After rolling up military successes at multiple border checkpoints, the Taliban could be checked by the Afghan army during a fight for a key city in northern Afghanistan.

Taliban fighters have met fierce resistance in their attempt to take Taluqan, the provisional center of Takhar province, which is in the north of Afghanistan and borders Tajikistan, according to Reuters.

Afghan security forces, aided by air power, held off Taliban assaults that took place Sunday, officials said

The Taliban on Thursday seized the Afghan border crossing with Iran, according to The Associated Press.

The seizure was the fifth border crossing to fall under Taliban control in the past week, according to Reuters. Borders with Tajikistan, Turkmenistan, China and Pakistan are now controlled by the Taliban.

The Taliban surge is taking place as U.S. forces are in the process of leaving Afghanistan.

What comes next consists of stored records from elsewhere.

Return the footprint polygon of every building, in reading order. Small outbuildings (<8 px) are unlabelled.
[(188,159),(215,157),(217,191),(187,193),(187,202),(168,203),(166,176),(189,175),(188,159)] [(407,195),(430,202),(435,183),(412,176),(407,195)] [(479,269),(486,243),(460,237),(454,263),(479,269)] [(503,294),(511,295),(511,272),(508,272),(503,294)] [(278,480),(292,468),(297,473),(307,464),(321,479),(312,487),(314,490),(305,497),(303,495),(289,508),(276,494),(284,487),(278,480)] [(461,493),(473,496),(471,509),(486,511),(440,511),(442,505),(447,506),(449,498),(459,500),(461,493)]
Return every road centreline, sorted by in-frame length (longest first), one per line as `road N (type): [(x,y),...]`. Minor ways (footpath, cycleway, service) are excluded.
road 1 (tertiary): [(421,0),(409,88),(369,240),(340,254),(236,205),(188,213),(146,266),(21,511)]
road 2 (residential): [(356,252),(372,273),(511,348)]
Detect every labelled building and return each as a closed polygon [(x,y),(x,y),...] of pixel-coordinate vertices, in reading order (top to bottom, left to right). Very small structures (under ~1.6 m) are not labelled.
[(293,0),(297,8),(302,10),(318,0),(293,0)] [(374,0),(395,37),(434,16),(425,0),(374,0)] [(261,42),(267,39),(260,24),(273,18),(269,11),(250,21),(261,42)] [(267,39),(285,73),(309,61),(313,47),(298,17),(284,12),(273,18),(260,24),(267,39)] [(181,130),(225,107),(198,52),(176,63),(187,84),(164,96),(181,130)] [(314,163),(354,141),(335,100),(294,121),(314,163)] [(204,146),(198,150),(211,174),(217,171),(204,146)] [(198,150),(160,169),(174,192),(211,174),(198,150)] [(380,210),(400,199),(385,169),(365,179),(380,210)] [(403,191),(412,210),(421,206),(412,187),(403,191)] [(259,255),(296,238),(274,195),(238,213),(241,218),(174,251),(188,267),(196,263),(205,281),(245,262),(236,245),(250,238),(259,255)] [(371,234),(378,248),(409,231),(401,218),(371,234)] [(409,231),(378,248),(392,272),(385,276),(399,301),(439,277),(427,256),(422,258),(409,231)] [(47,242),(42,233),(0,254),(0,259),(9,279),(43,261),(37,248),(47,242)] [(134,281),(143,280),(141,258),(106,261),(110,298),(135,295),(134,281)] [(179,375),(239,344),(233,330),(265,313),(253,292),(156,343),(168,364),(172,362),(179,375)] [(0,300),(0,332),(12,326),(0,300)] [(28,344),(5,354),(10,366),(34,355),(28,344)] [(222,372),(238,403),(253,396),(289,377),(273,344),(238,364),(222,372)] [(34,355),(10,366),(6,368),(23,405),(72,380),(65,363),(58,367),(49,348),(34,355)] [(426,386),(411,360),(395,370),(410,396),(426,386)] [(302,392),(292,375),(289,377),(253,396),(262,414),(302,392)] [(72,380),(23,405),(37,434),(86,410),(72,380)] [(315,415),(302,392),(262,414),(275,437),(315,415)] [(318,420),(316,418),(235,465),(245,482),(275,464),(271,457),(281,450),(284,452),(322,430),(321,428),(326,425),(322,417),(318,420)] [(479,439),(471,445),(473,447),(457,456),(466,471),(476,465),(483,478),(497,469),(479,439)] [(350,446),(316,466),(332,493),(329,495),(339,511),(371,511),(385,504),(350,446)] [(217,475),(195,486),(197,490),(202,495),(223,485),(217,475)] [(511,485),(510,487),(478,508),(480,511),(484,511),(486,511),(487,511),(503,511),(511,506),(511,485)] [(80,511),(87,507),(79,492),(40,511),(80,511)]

The withdrawal is expected to be completed by Aug. 31.

“The enemy’s offensive attacks were repelled, and they suffered heavy and unprecedented casualties, as a result of which 55 enemy soldiers were killed and 90 were wounded,” said Abdullah Qarluq, the governor of Takhar province, according to Reuters.

“The Taliban attacked Taluqan from four directions last night (Saturday), but were faced with strong resistance from security forces and (local) people,” Khalil Asir, spokesman for Takhar Police Command, told the news outlet.

Last week, Taliban fighters briefly entered the capital of one western province before being beaten back.

India is withdrawing diplomatic staff from its consulate in Kandahar, which is located in southern Afghanistan.

“Due to the intense fighting near Kandahar city, India-based personnel have been brought back for the time being,” Arindam Bagchi, chief spokesperson at India’s foreign ministry, said in a statement, Reuters reported.

Taliban officials have claimed they control 85 percent of the nation, but Afghan officials say that is just a propaganda claim.

“Claiming territory or claiming ground doesn’t mean you can sustain that or keep it over time,” Pentagon spokesman John Kirby said, according to the New York Post. “And so I think it’s really time for the Afghan forces to get into the field – and they are in the field – and to defend their country, their people.”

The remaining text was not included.